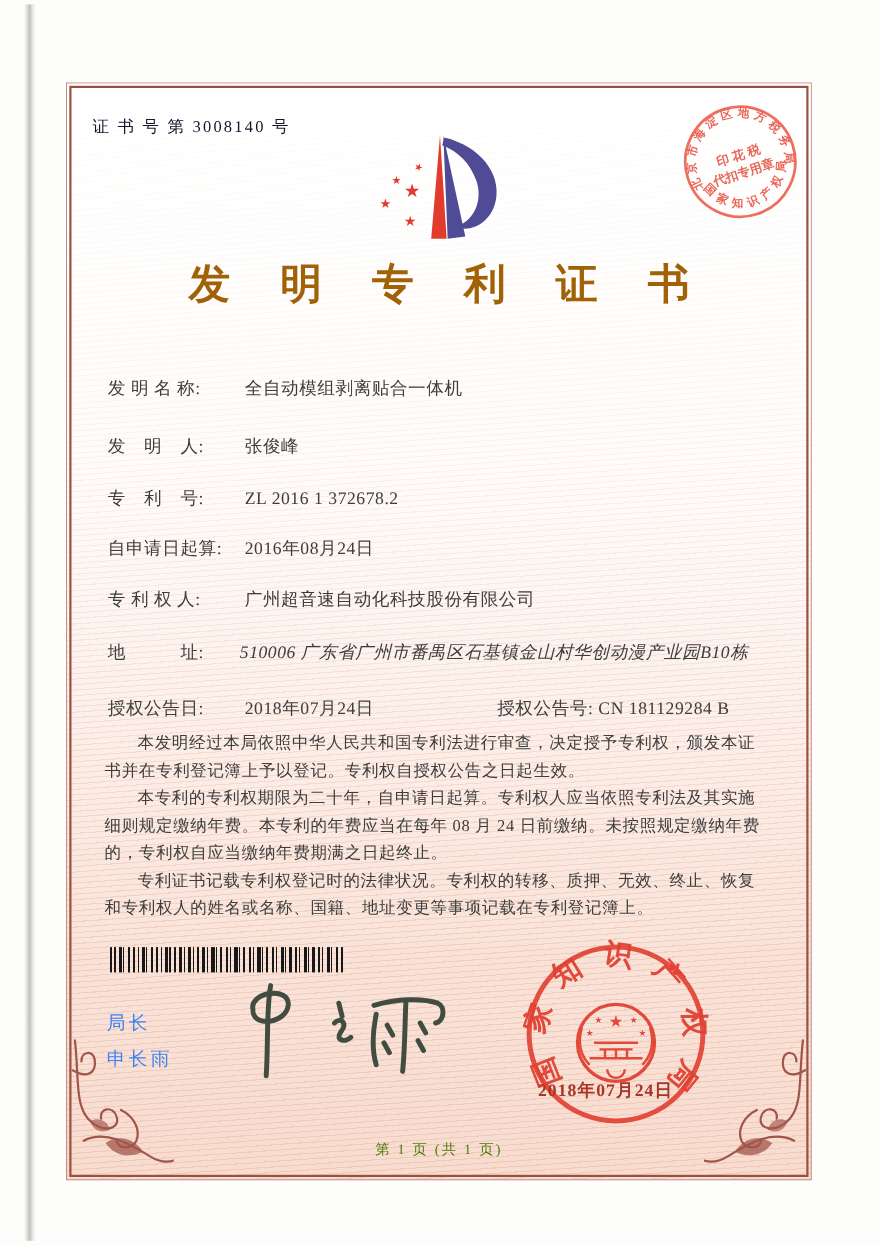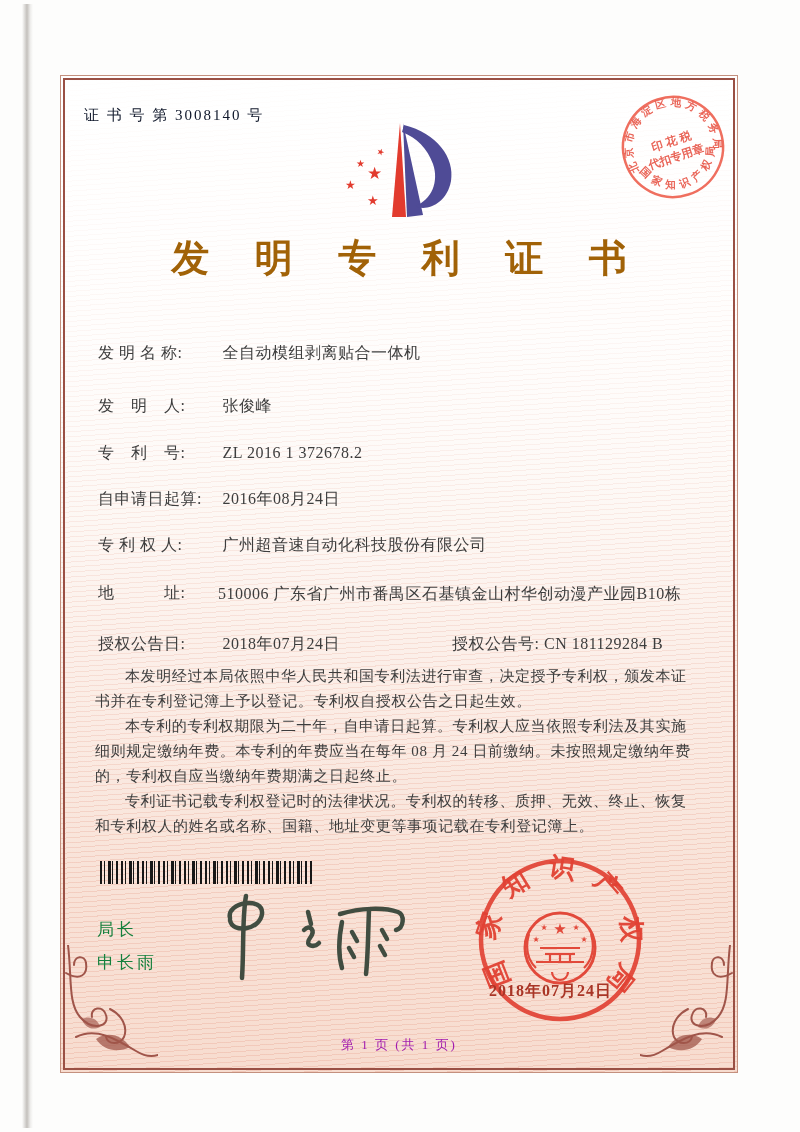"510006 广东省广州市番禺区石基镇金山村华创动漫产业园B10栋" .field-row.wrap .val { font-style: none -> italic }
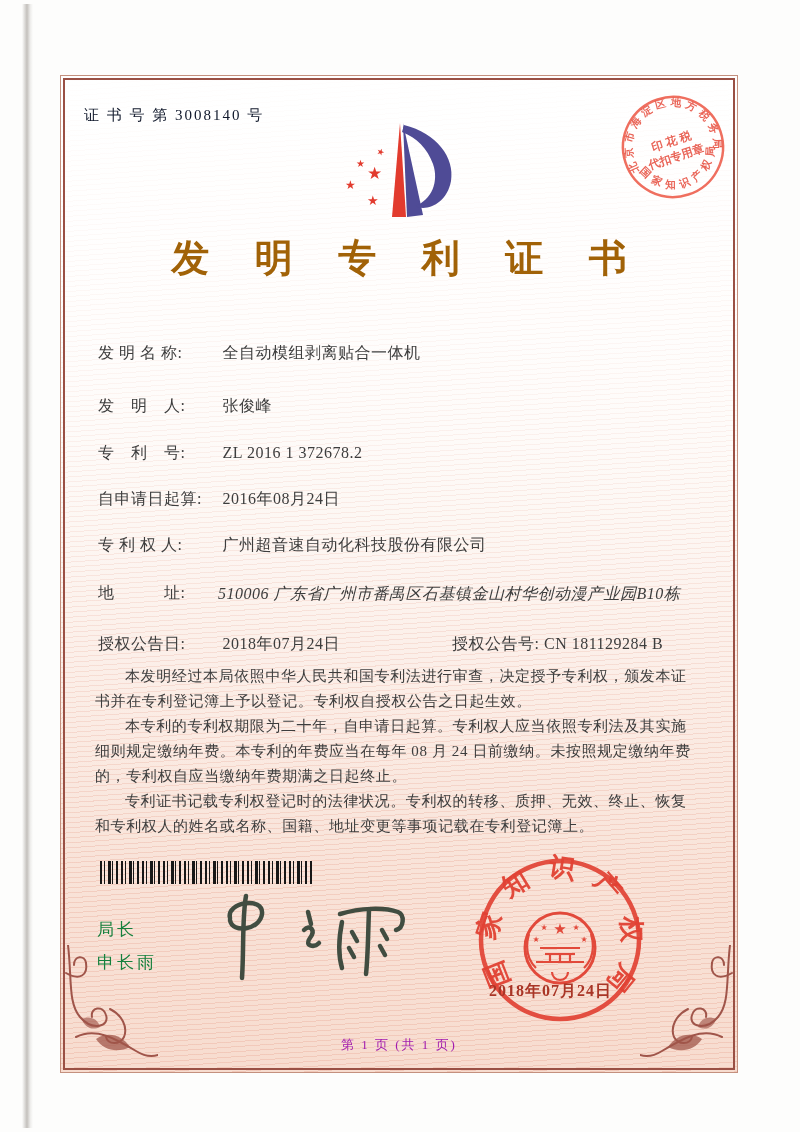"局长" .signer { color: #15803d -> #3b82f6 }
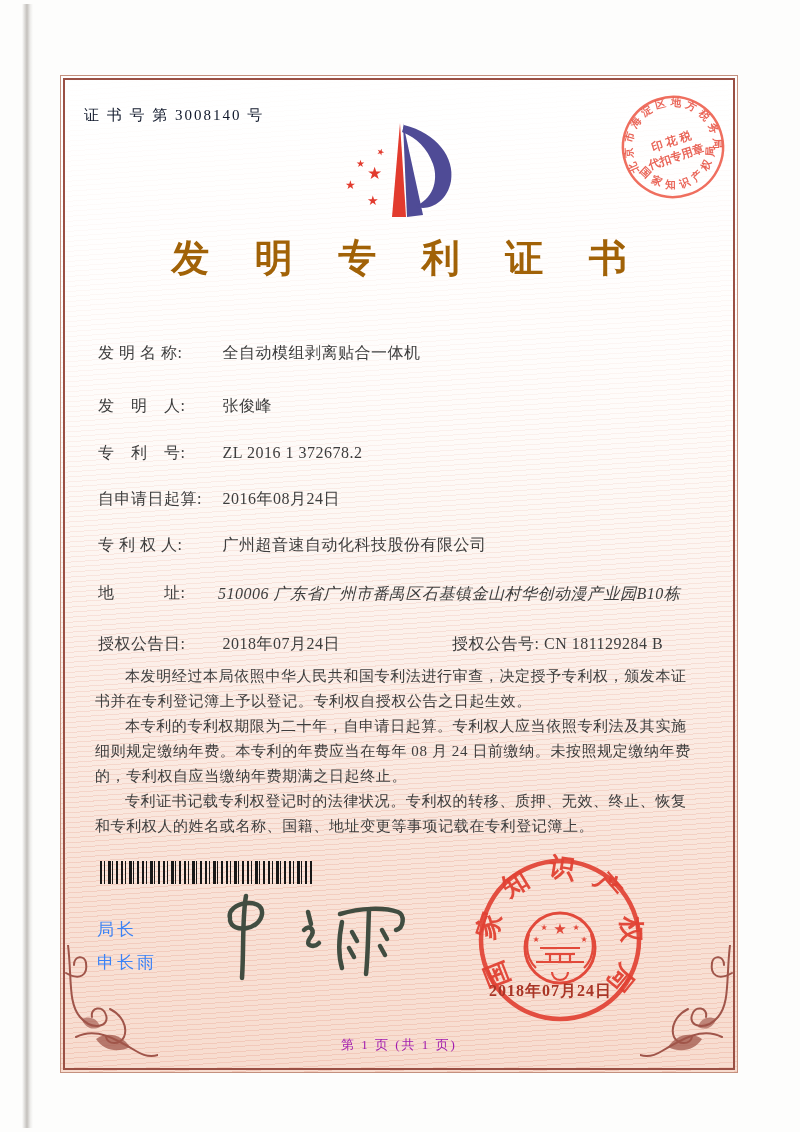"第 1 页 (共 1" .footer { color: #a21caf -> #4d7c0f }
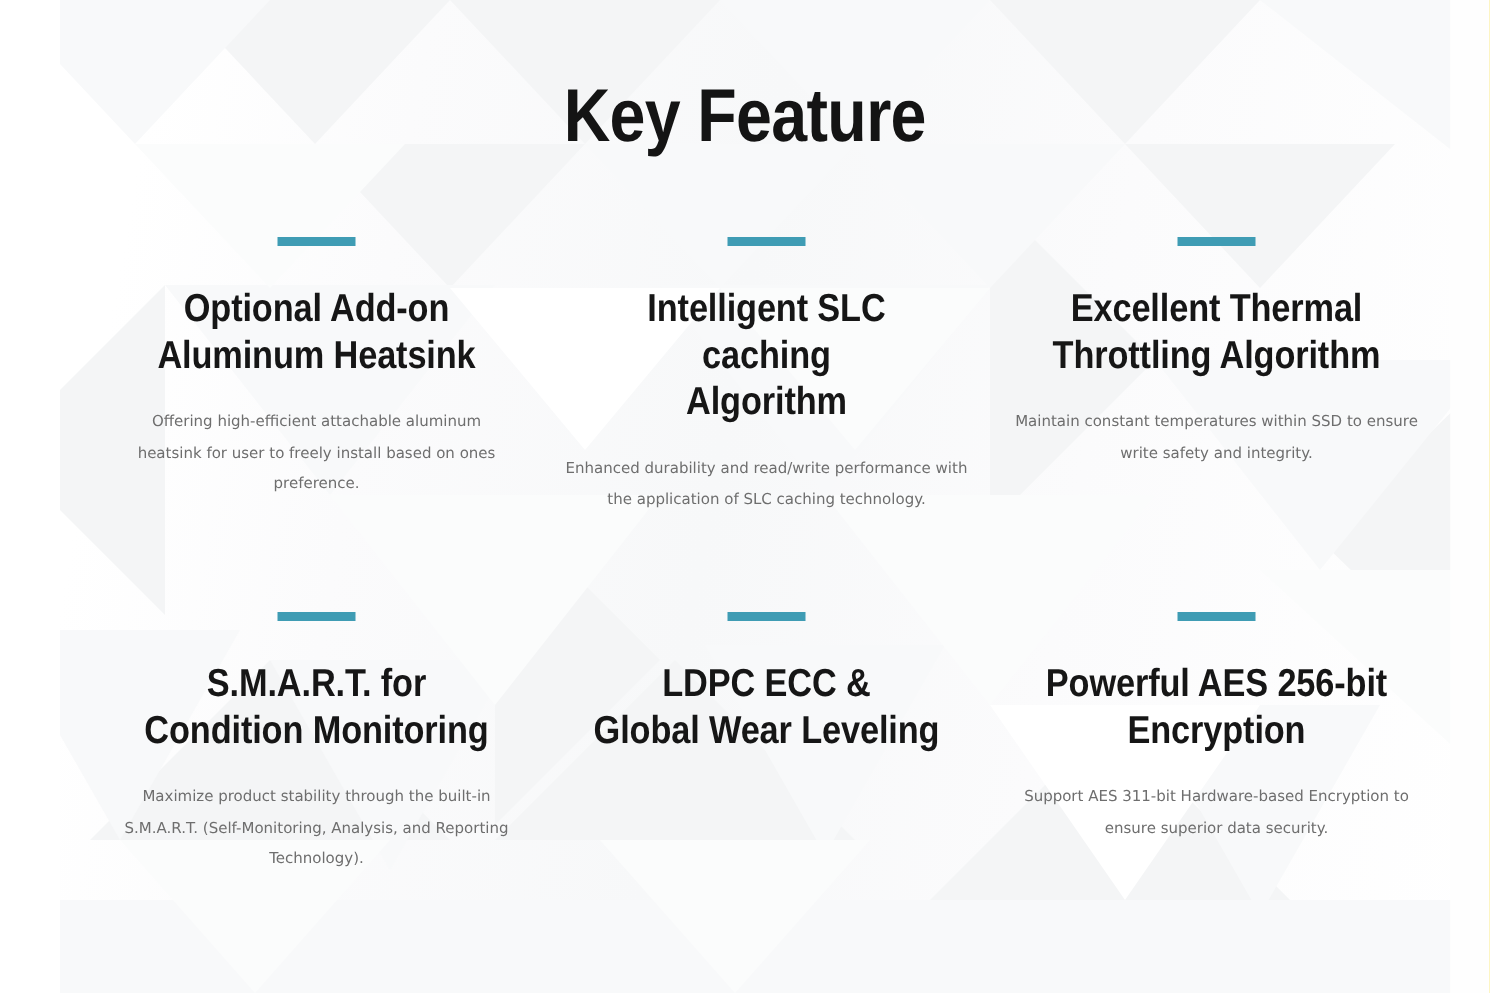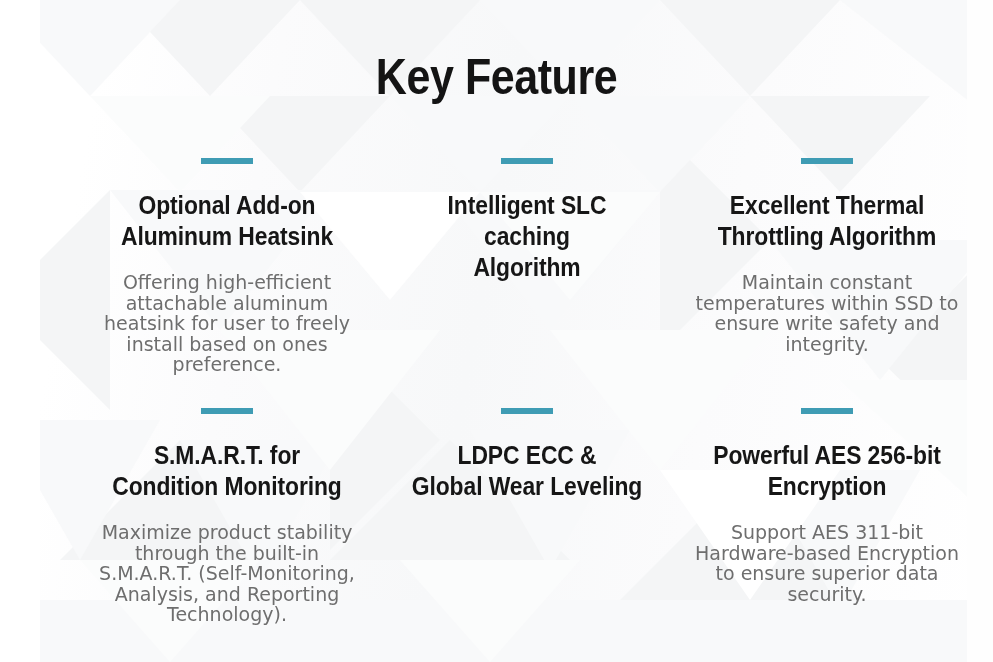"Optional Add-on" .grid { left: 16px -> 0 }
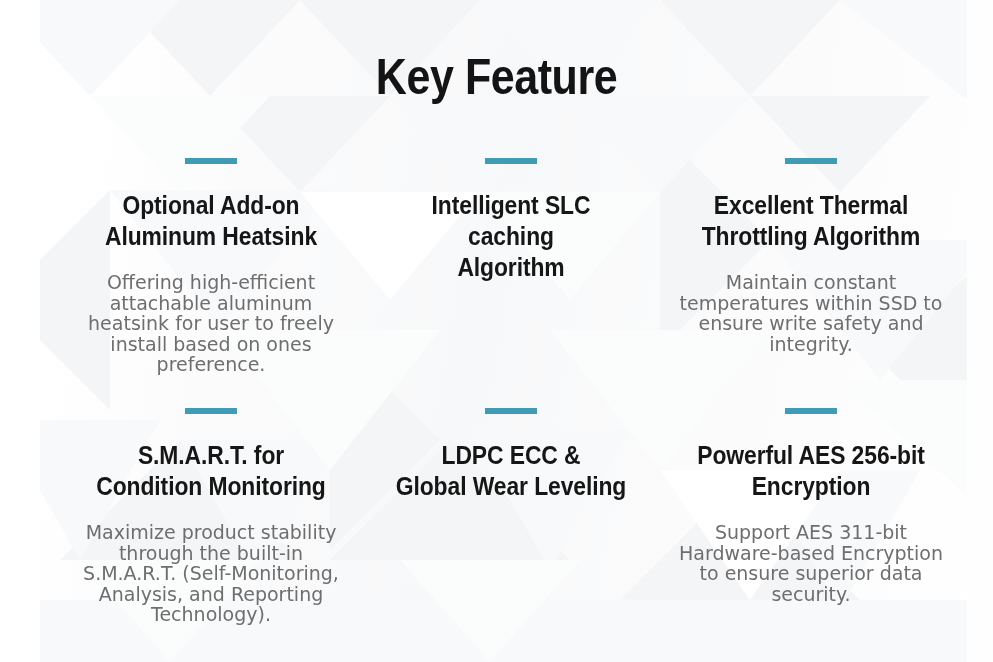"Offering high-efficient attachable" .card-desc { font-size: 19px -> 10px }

◆ ◆ ◆ ◆ ◆ ◆ ◆

Requirement:
Set down the line containing "left: 16px ->" and every line after it up to the end of the material, exactly as written, but not the pictures.

Task output:
"Optional Add-on" .grid { left: 16px -> 0 }
"Offering high-efficient attachable" .card-desc { font-size: 19px -> 10px }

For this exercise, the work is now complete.